**Work task:**
Report the count, and only the count, of lines in the records that include the word "window".
=== Records to process ===
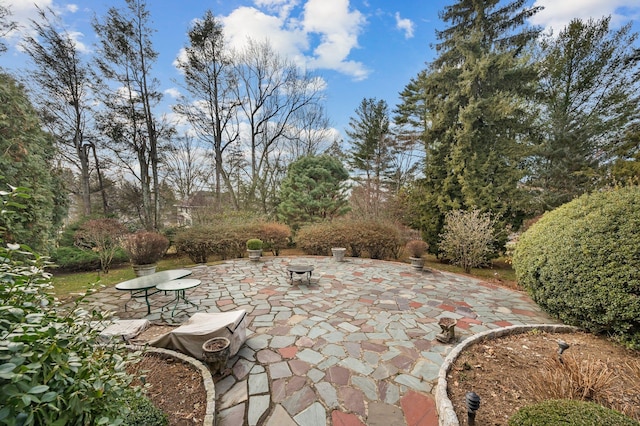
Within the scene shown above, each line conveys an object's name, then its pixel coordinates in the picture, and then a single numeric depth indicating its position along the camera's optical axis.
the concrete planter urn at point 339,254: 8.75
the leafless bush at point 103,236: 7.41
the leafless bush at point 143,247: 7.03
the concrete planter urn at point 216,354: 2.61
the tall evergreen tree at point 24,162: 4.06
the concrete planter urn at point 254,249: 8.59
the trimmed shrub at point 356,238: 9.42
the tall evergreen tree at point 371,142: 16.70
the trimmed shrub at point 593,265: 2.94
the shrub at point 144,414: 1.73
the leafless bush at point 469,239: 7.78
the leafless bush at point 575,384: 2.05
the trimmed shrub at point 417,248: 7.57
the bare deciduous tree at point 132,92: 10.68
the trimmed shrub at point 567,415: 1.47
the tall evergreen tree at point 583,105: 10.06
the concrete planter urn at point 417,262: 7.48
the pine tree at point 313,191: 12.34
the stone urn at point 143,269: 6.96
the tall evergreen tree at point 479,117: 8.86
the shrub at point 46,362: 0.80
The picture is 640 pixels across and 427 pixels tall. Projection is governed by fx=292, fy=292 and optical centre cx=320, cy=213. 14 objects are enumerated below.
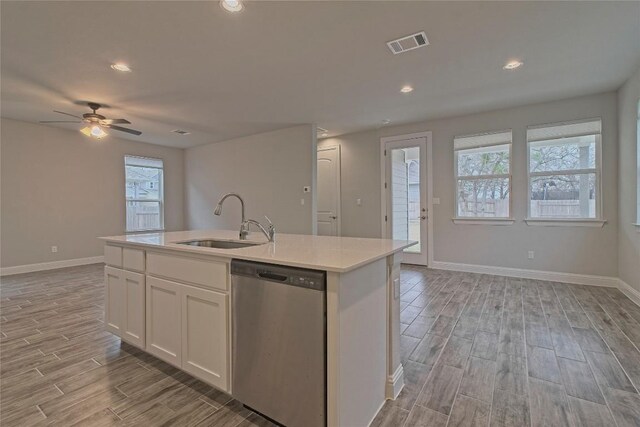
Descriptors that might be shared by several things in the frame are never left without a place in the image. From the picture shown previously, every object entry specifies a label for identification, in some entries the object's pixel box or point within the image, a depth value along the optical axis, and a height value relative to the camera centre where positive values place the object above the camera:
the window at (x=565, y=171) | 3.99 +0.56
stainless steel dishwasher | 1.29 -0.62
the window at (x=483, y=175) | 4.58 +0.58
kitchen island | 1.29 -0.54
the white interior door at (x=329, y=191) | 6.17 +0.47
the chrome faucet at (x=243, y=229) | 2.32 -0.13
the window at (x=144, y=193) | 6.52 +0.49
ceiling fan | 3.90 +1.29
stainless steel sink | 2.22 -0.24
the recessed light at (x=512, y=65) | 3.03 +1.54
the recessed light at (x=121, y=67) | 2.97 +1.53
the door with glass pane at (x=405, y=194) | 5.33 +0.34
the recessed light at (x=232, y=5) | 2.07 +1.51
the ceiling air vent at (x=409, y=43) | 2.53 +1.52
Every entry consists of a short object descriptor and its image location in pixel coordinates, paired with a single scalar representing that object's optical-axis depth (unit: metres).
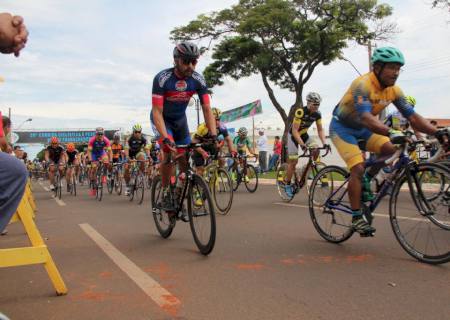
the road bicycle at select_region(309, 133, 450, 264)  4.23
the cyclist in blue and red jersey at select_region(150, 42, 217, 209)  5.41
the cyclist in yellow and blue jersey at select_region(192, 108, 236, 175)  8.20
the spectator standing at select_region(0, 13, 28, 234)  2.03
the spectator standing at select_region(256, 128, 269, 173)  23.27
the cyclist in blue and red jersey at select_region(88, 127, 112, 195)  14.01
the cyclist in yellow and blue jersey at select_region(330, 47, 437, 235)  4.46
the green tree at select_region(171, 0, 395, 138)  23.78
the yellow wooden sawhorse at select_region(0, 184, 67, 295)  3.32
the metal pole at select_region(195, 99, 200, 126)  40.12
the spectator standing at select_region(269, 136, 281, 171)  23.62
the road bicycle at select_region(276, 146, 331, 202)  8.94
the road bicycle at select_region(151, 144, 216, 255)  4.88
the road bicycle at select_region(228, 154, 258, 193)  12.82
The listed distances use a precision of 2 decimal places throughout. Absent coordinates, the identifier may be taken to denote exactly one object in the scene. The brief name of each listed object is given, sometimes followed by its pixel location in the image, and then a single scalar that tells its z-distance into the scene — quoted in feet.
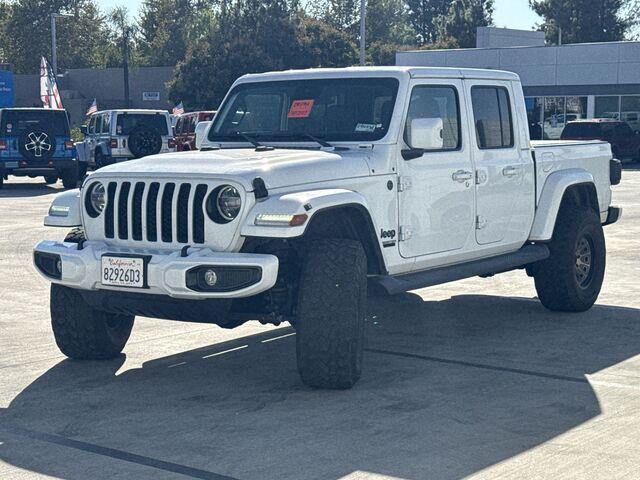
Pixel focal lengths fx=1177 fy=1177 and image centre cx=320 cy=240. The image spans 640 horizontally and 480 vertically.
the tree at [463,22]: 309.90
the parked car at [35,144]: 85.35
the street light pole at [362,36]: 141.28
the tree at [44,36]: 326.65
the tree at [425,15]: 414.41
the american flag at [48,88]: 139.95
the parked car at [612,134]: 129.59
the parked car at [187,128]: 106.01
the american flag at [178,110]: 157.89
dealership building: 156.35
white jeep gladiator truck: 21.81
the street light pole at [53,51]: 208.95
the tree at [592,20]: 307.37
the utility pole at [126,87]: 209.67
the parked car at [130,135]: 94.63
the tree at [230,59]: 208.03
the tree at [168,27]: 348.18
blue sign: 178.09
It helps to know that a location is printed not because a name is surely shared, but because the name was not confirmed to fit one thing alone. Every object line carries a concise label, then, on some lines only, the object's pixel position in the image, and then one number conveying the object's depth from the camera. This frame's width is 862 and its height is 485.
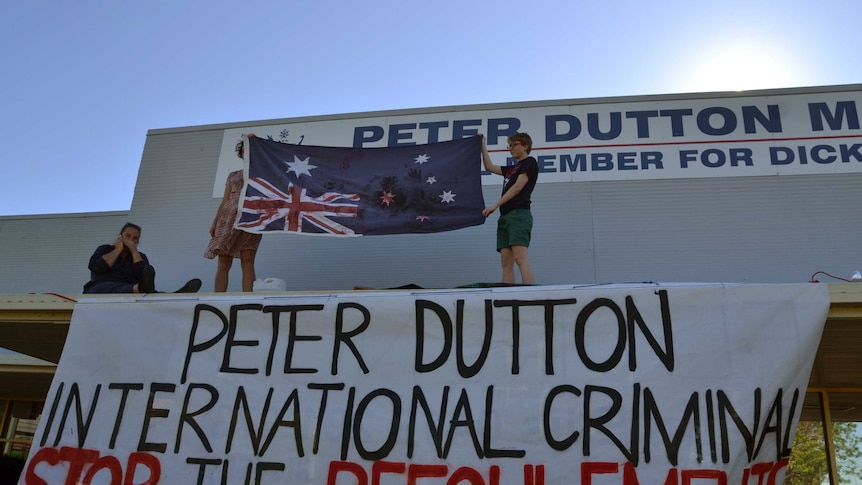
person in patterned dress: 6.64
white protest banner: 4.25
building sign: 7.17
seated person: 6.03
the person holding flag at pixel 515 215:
===
**Solution below:**
3